こうした審査情報を社会保険診療報酬支払基金がこのほど発出しました。厚生労働省も地方厚生局などにこの情報を23日通知し、審査上のトラブルが生じないよう求めています(関連記事はこちらとこちら)(支払基金のサイトはこちらとこちら)。
医療現場の強い要望に応え、審査において一定の「柔軟な取扱い」を認める
医薬品の保険診療における使用は、薬事食品衛生審議会で有効性・安全性が認められた傷病の治療に限定されています。医療安全を確保するとともに、限られた医療保険財源を適切に配分するためです。
もっとも医療現場においては、医学的・薬学的知見に照らして「薬食審で認められていない疾病にも一定の効果があると強く推測定される」ケースが生じます。
本来であれば、こうした推測が及ぶケースでも、改めて薬食審で効能追加などの手続きを踏む必要があります。しかし、薬食審における審査に当たっては治験データなどを揃える必要があり、患者が医薬品に迅速にアクセスする機会を奪うことにもつながります。

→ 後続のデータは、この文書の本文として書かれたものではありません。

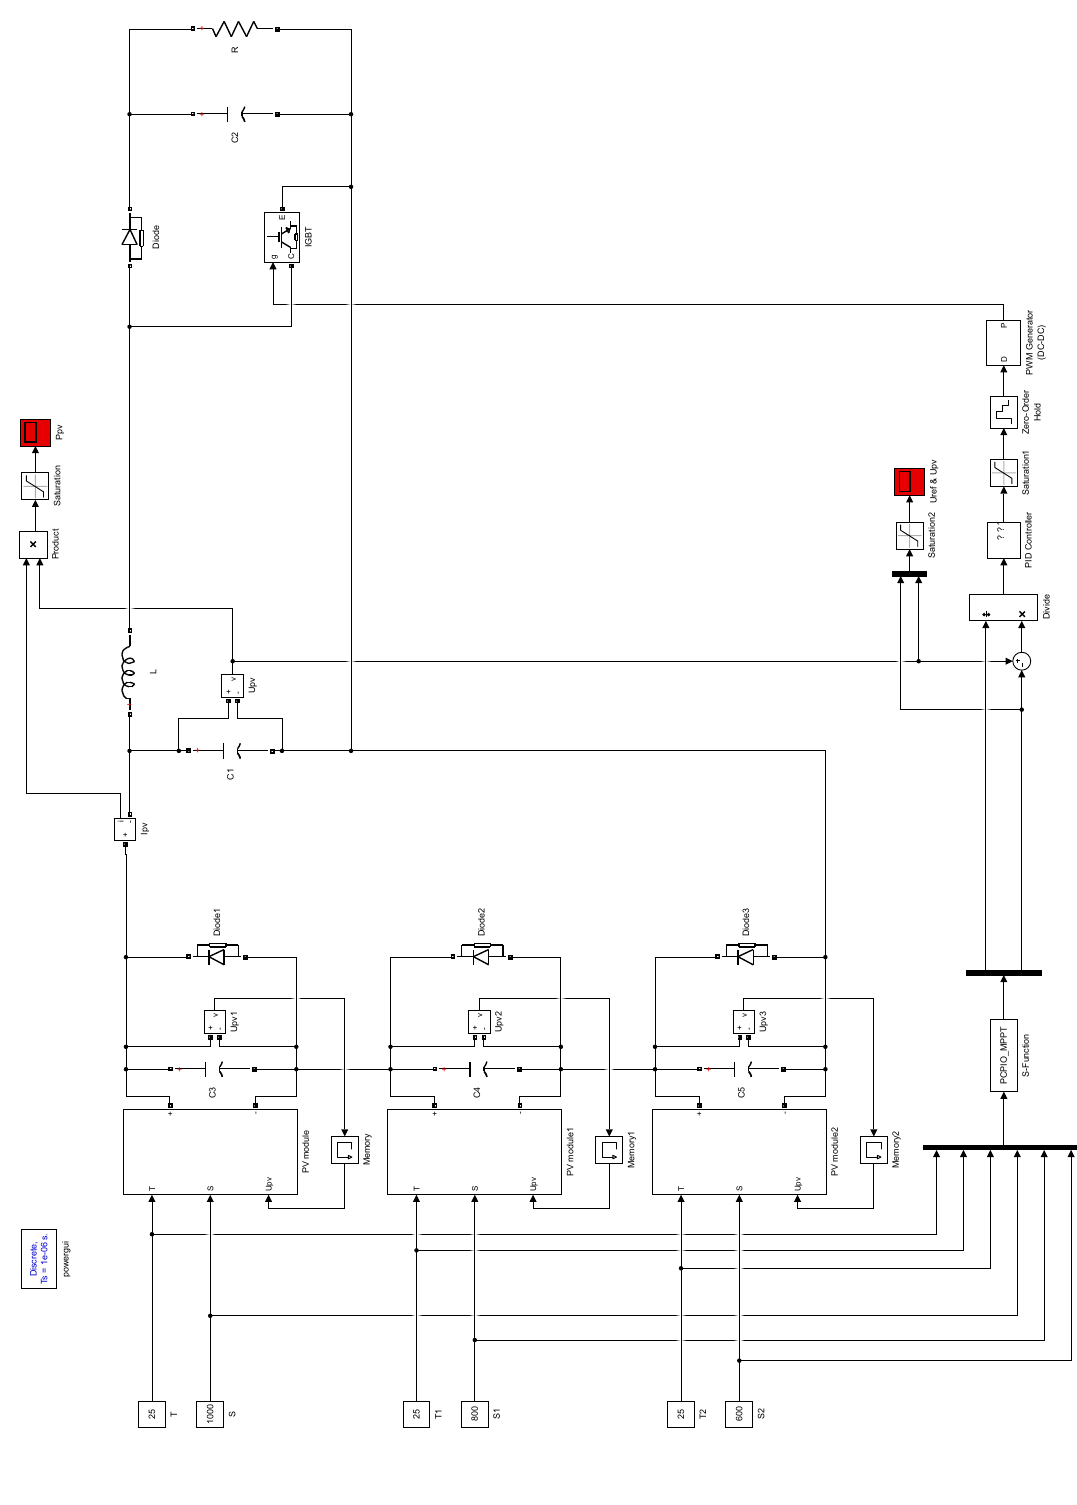
Figure 10. The part of the simulation model of PCPIO-based MPPT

そのため医療現場から「医学・薬学上、一定の有用性・安全性があれば、保険適用されていない疾病への使用(適応外使用)を例外的に認めるべきである」との強い要望があり、1980年(昭和55年)に当時の厚生省保険局長が、この例外を認める通知(いわゆる55年通知)を発出し、一定の柔軟な取り扱いが行われています。

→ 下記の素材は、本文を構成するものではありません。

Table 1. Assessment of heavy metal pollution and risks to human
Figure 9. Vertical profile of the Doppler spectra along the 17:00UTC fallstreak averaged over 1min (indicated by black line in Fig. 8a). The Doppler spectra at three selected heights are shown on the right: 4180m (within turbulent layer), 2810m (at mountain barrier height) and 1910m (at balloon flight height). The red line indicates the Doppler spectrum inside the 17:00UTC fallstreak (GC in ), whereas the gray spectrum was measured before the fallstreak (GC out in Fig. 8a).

支払基金では、審査の透明性、公平・公正性を高めるため、こうした柔軟な取り扱いについて各支部はもちろん、医療関係者らに情報提供しています(関連記事はこちらとこちら)。
その一環としてこのほど、次のような適応外使用を審査上認めることが公表されました(厚労省からの通知は23日、支払基金サイトでの公表は26日)。
▼『アセタゾラミドナトリウム』(販売名:ダイアモックス注射用500mg)について、▽脳梗塞▽もやもや病―などの閉塞性脳血管障害における「脳循環予備能(安静時および負荷時の脳血流量の増加)の検査(SPECTまたは非放射性キセノン脳血流動態検査)」を目的に、静脈内に「500-1000mg」または「患者の体重1kgあたり15-17mg」を処方した場合、当該使用事例を審査上認める
これは、同製剤は、現在、▽緑内障▽てんかん(他の抗てんかん薬で効果不十分な場合に付加)▽肺気腫における呼吸性アシドーシスの改善▽メニエル病及びメニエル症候群―に対する効能・効果が認められており、今般の「脳循環予備能」の検査においても、「「薬理作用(炭酸脱水酵素抑制作用)が同様と推察される」ことから適応外使用が認められるものです。

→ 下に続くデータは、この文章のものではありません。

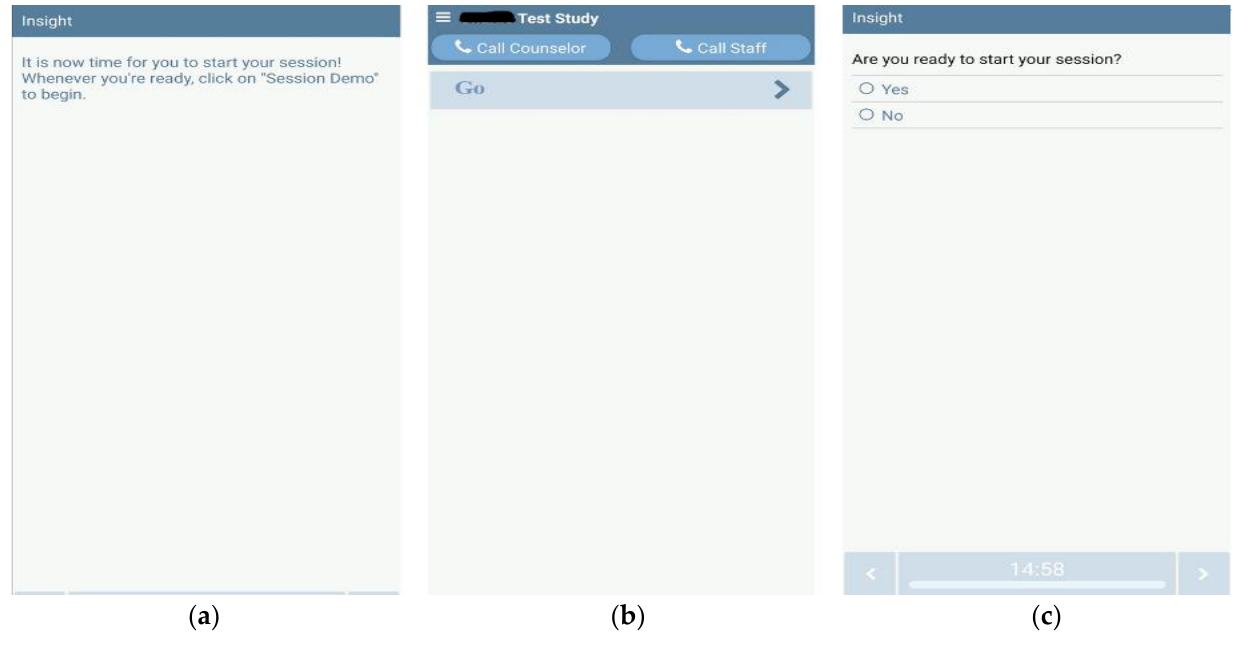
Figure 6. User interface over the Android Bluetooth app. Left — ( a ) The user receives a push notification reminder, which takes them to the app. Middle — ( b ) The “Go” button for the users to start the vibration therapy after they receive the notification. Right — ( c ) If confirmed by yes, the prescribed vibration therapy protocol starts running the focal vibration pods. This helps to prevent accidental activation.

なお、支払基金では、日本脳卒中学会、日本脳神経外科学会、日本神経学会、日本核医学会の4学会が合同で「アセタゾラミド(ダイアモックス注射用)適正使用指針」を2015年4月に作成し、そこでは▼検査の必要な症例に限る▼検査について同意書を取得する▼検査実施時の安全管理と必要な措置について習熟する―ことなどが求められている点に留意して使用するよう注意喚起しています。